After years of litigation, Barrister Joshua Creamer, a Griffith University graduate, is celebrating the final payments to beneficiaries of the Palm Island class action lawsuit, in which he acted as Junior Counsel.
Hundreds of residents of Palm Island will receive compensation payments this week under the terms of a $30 million settlement from the State Government, the result of the Federal Court finding that the conduct of police officers during riots in 2004, breached the Racial Discrimination Act.
Research shows that only around six per cent of class actions reach such a successful post-trial outcome and Joshua said he was proud to have been part of such an historic case for Queensland.
“What really inspired me or motivated me was just the resilience that people in that community have,” Joshua said.
“When you understand the history of Palm Island, they’ve had the most brutal types of behaviours inflicted on them and huge amounts of vicarious trauma, trauma that’s been passed down generations, inter-generational trauma.
“You see people there, some are just surviving, right? Trying to do the best they can for their families or children, grandchildren.
“And like everybody, I saw a lot of myself in the people there, they just want what everybody has, the same that we enjoy here in the city and anywhere in Queensland, in Australia.”
The barrister, who was recognised as the 2013 Arts Education and Law Young Alumnus of the Year and winner of the 2017 National Indigenous Legal Professional of the Year award, said the settlement had extra significance because of his family ties to the area.
“It’ll just always have a special place in my heart,” Joshua said.
“Being from Mount Isa, I’m related to people from Palm Island, they were removed there, so we’ve got family connections, more broader Kalkadoon native title group connections.
“I spent a good three or four years there and just travelling up, spending time, staying in the motel there, meeting people, and you just develop such a strong relationship.
“You’ve got the most financially disadvantaged people in the nation who live on a meagre amount of money waiting for these huge payments to come through.
“Hopefully some will be able to buy properties.
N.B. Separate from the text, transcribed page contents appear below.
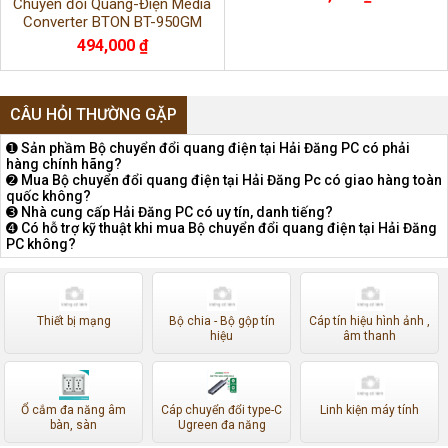
Chuyển đổi Quang-Điện Media
Converter BTON BT-950GM
494,000 ₫
CÂU HỎI THƯỜNG GẶP
➊ Sản phầm Bộ chuyển đổi quang điện tại Hải Đăng PC có phải
hàng chính hãng?
➋ Mua Bộ chuyển đổi quang điện tại Hải Đăng Pc có giao hàng toàn
quốc không?
➌ Nhà cung cấp Hải Đăng PC có uy tín, danh tiếng?
➍ Có hỗ trợ kỹ thuật khi mua Bộ chuyển đổi quang điện tại Hải Đăng
PC không?
Thiết bị mạng
Bộ chia - Bộ gộp tín
Cáp tín hiệu hình ảnh ,
hiệu
âm thanh
Ổ cắm đa năng âm
Cáp chuyển đổi type-C
Linh kiện máy tính
bàn, sàn
Ugreen đa năng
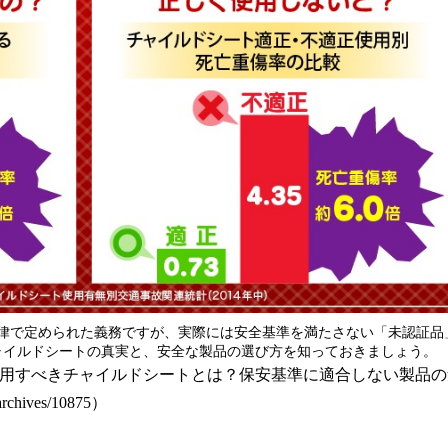
法律で定められた義務ですが、実際には安全基準を満たさない「未認証品
ャイルドシートの真実と、安全な製品の選び方を知っておきましょう。
に使用すべきチャイルドシートとは？保安基準に適合しない製品の
chives/10875）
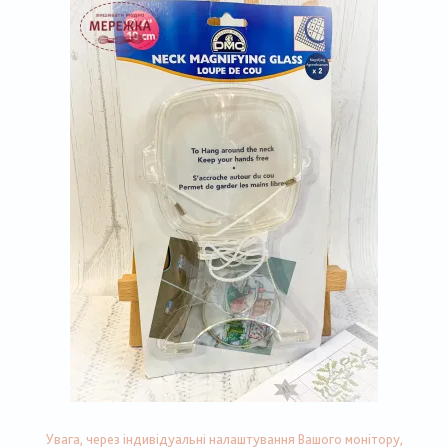
Увага, через індивідуальні налаштування Вашого монітору,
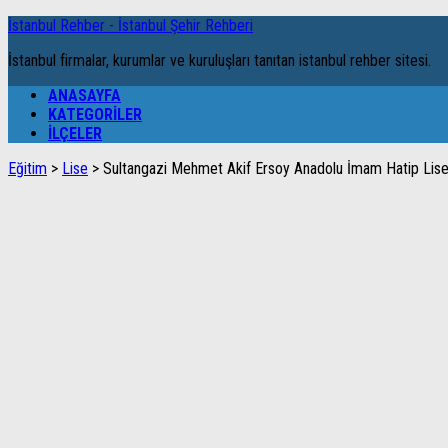
İstanbul Rehber - İstanbul Şehir Rehberi
İstanbul firmalar, kurumlar ve kuruluşları tanıtan istanbul rehber sitesi.
ANASAYFA
KATEGORILER
İLÇELER
Eğitim
>
Lise
>
Sultangazi Mehmet Akif Ersoy Anadolu İmam Hatip Lise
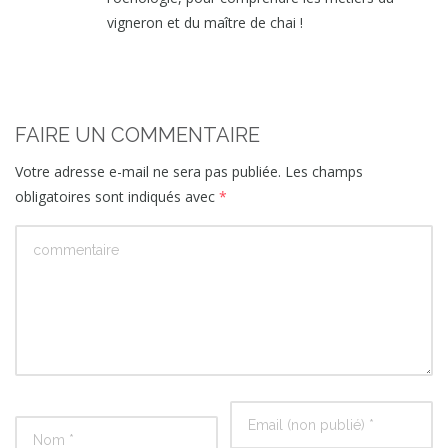
vigneron et du maître de chai !
FAIRE UN COMMENTAIRE
Votre adresse e-mail ne sera pas publiée.
Les champs
obligatoires sont indiqués avec
*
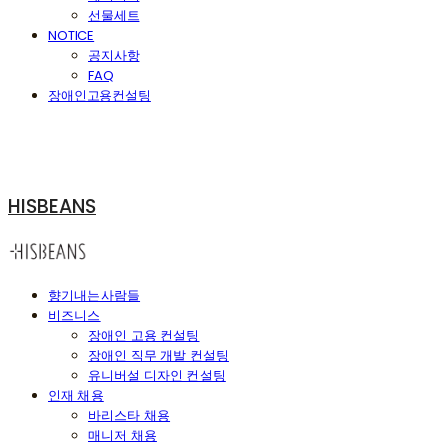
선물세트
NOTICE
공지사항
FAQ
장애인고용컨설팅
HISBEANS
향기내는사람들
비즈니스
장애인 고용 컨설팅
장애인 직무 개발 컨설팅
유니버설 디자인 컨설팅
인재 채용
바리스타 채용
매니저 채용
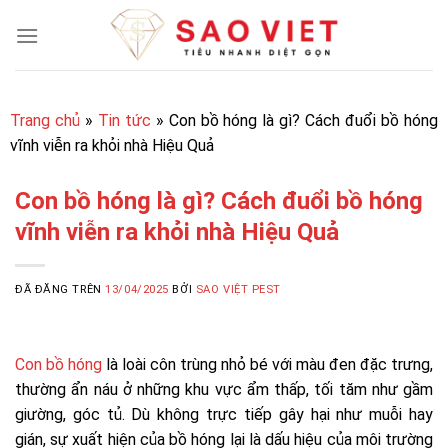
Chuyển
đến
nội
dung
Trang chủ
»
Tin tức
»
Con bồ hóng là gì? Cách đuổi bồ hóng
vĩnh viễn ra khỏi nhà Hiệu Quả
Con bồ hóng là gì? Cách đuổi bồ hóng
vĩnh viễn ra khỏi nhà Hiệu Quả
ĐÃ ĐĂNG TRÊN
13/04/2025
BỞI
SAO VIỆT PEST
Con bồ hóng
là loài côn trùng nhỏ bé với màu đen đặc trưng,
thường ẩn náu ở những khu vực ẩm thấp, tối tăm như gầm
giường, góc tủ. Dù không trực tiếp gây hại như muỗi hay
gián, sự xuất hiện của bồ hóng lại là dấu hiệu của môi trường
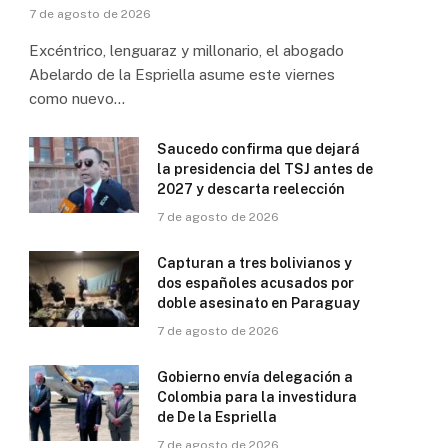
7 de agosto de 2026
Excéntrico, lenguaraz y millonario, el abogado
Abelardo de la Espriella asume este viernes
como nuevo…
Saucedo confirma que dejará
la presidencia del TSJ antes de
2027 y descarta reelección
7 de agosto de 2026
Capturan a tres bolivianos y
dos españoles acusados por
doble asesinato en Paraguay
7 de agosto de 2026
Gobierno envía delegación a
Colombia para la investidura
de De la Espriella
7 de agosto de 2026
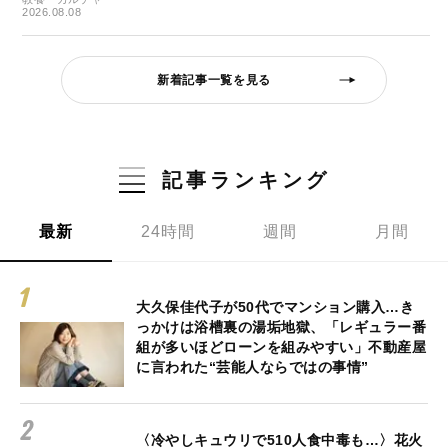
2026.08.08
新着記事一覧を見る
記事ランキング
最新
24時間
週間
月間
大久保佳代子が50代でマンション購入…き
っかけは浴槽裏の湯垢地獄、「レギュラー番
組が多いほどローンを組みやすい」不動産屋
に言われた“芸能人ならではの事情”
〈冷やしキュウリで510人食中毒も…〉花火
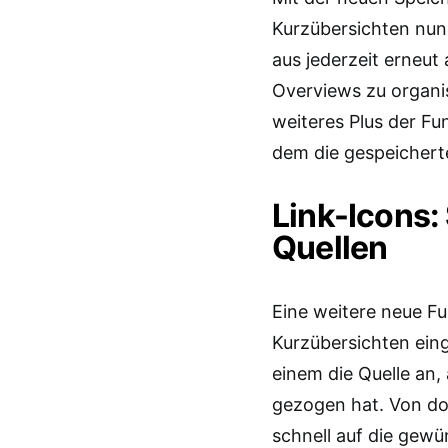
Kurzübersichten nun
aus jederzeit erneut 
Overviews zu organis
weiteres Plus der Fu
dem die gespeichert
Link-Icons:
Quellen
Eine weitere neue Fu
Kurzübersichten eing
einem die Quelle an,
gezogen hat. Von do
schnell auf die gew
I know a lady who’s been calling me, she really wants to send her daughter to boarding school and she’s waiting for the money so she can send her. So, the things that we take for granted, hopefully people will actually do some of that.”
Joshua said his time at Griffith University Law School was crucial in his path to becoming a barrister, and the school’s focus on social justice still informs his work.
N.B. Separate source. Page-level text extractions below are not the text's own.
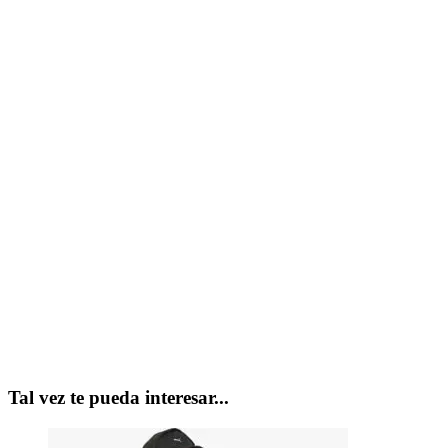
Tal vez te pueda interesar...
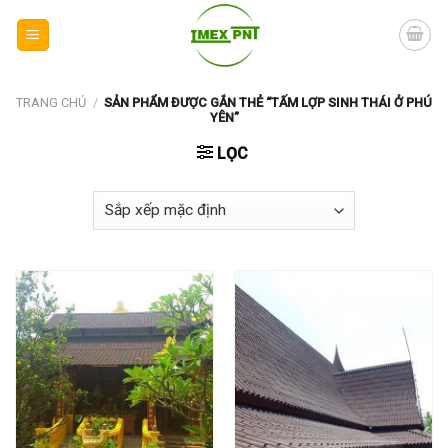
Skip
to
content
TRANG CHỦ
/
SẢN PHẨM ĐƯỢC GẮN THẺ “TẤM LỢP SINH THÁI Ở PHÚ
YÊN”
LỌC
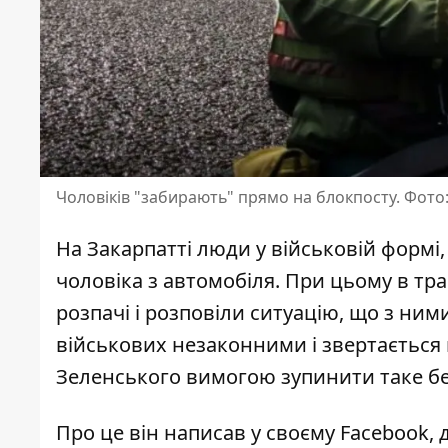
Чоловіків "забирають" прямо на блокпосту. Фото
На Закарпатті люди у військовій формі
чоловіка з автомобіля
. При цьому в тр
розпачі і розповіли ситуацію, що з ним
військових незаконними і звертається
Зеленського вимогою зупинити таке б
Про це він написав у своєму Facebook, 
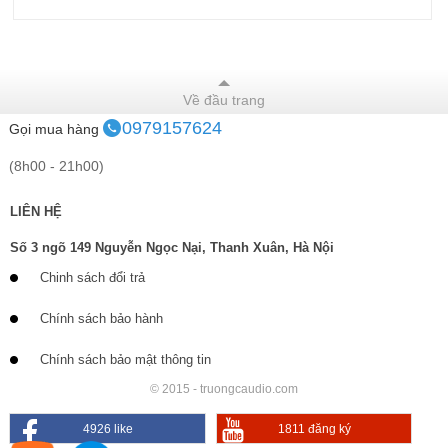
Về đầu trang
0979157624
Gọi mua hàng
(8h00 - 21h00)
LIÊN HỆ
Số 3 ngõ 149 Nguyễn Ngọc Nại, Thanh Xuân, Hà Nội
Chinh sách đổi trả
Chính sách bảo hành
Chính sách bảo mật thông tin
© 2015 - truongcaudio.com
4926 like
1811 đăng ký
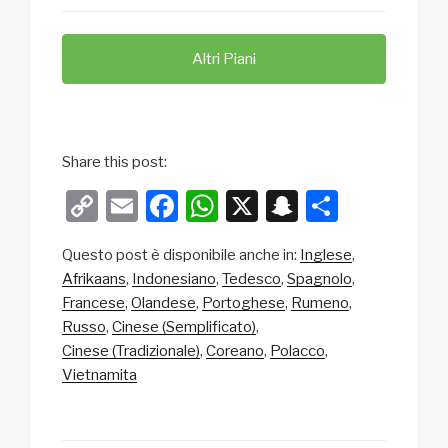
Altri Piani
Share this post:
C
E
F
W
X
S
C
o
m
a
h
n
o
Questo post è disponibile anche in:
Inglese
p
ail
c
at
a
n
Afrikaans
Indonesiano
Tedesco
Spagnolo
y
e
s
p
di
Francese
Olandese
Portoghese
Rumeno
Li
b
A
c
vi
Russo
Cinese (Semplificato)
Cinese (Tradizionale)
Coreano
Polacco
n
o
p
h
di
Vietnamita
k
o
p
at
k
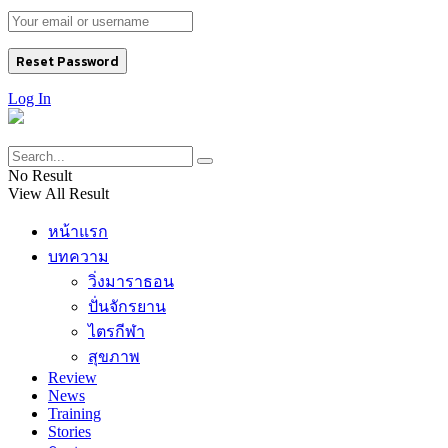
Log In
No Result
View All Result
หน้าแรก
บทความ
วิ่งมาราธอน
ปั่นจักรยาน
ไตรกีฬา
สุขภาพ
Review
News
Training
Stories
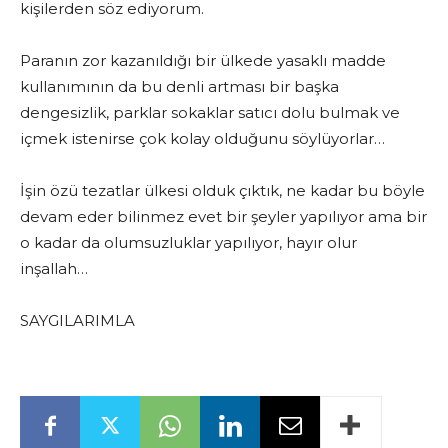
kişilerden söz ediyorum.
Paranın zor kazanıldığı bir ülkede yasaklı madde
kullanımının da bu denli artması bir başka
dengesizlik, parklar sokaklar satıcı dolu bulmak ve
içmek istenirse çok kolay olduğunu söylüyorlar…
İşin özü tezatlar ülkesi olduk çıktık, ne kadar bu böyle
devam eder bilinmez evet bir şeyler yapılıyor ama bir
o kadar da olumsuzluklar yapılıyor, hayır olur
inşallah…
SAYGILARIMLA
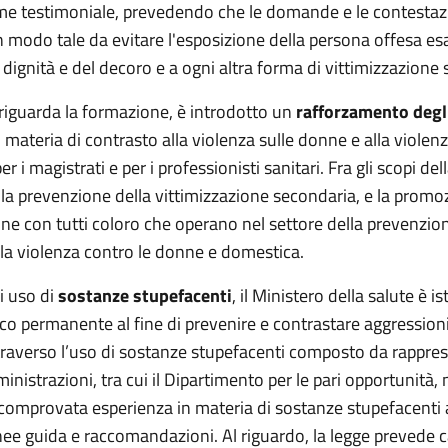
ame testimoniale, prevedendo che le domande e le contestaz
in modo tale da evitare l'esposizione della persona offesa e
a dignità e del decoro e a ogni altra forma di vittimizzazione
riguarda la formazione, è introdotto un
rafforzamento degl
 materia di contrasto alla violenza sulle donne e alla violen
 i magistrati e per i professionisti sanitari. Fra gli scopi del
la prevenzione della vittimizzazione secondaria, e la promo
ne con tutti coloro che operano nel settore della prevenzion
lla violenza contro le donne e domestica.
i uso di
sostanze stupefacenti
, il Ministero della salute è is
co permanente al fine di prevenire e contrastare aggressioni
traverso l’uso di sostanze stupefacenti composto da rappres
nistrazioni, tra cui il Dipartimento per le pari opportunità
comprovata esperienza in materia di sostanze stupefacenti a
inee guida e raccomandazioni. Al riguardo, la legge prevede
“I guess what really interested me in law was I grew up in an environment, particularly with my mother, we had a strong sense of social justice, Indigenous rights, those types of issues,” he said.
“I was interested in politics, all those things. Law really became a magnet for me to be able to go into an environment and be involved in all those issues.
“Griffith has got a strong reputation for a commitment to social justice, and that obviously was significant for me.”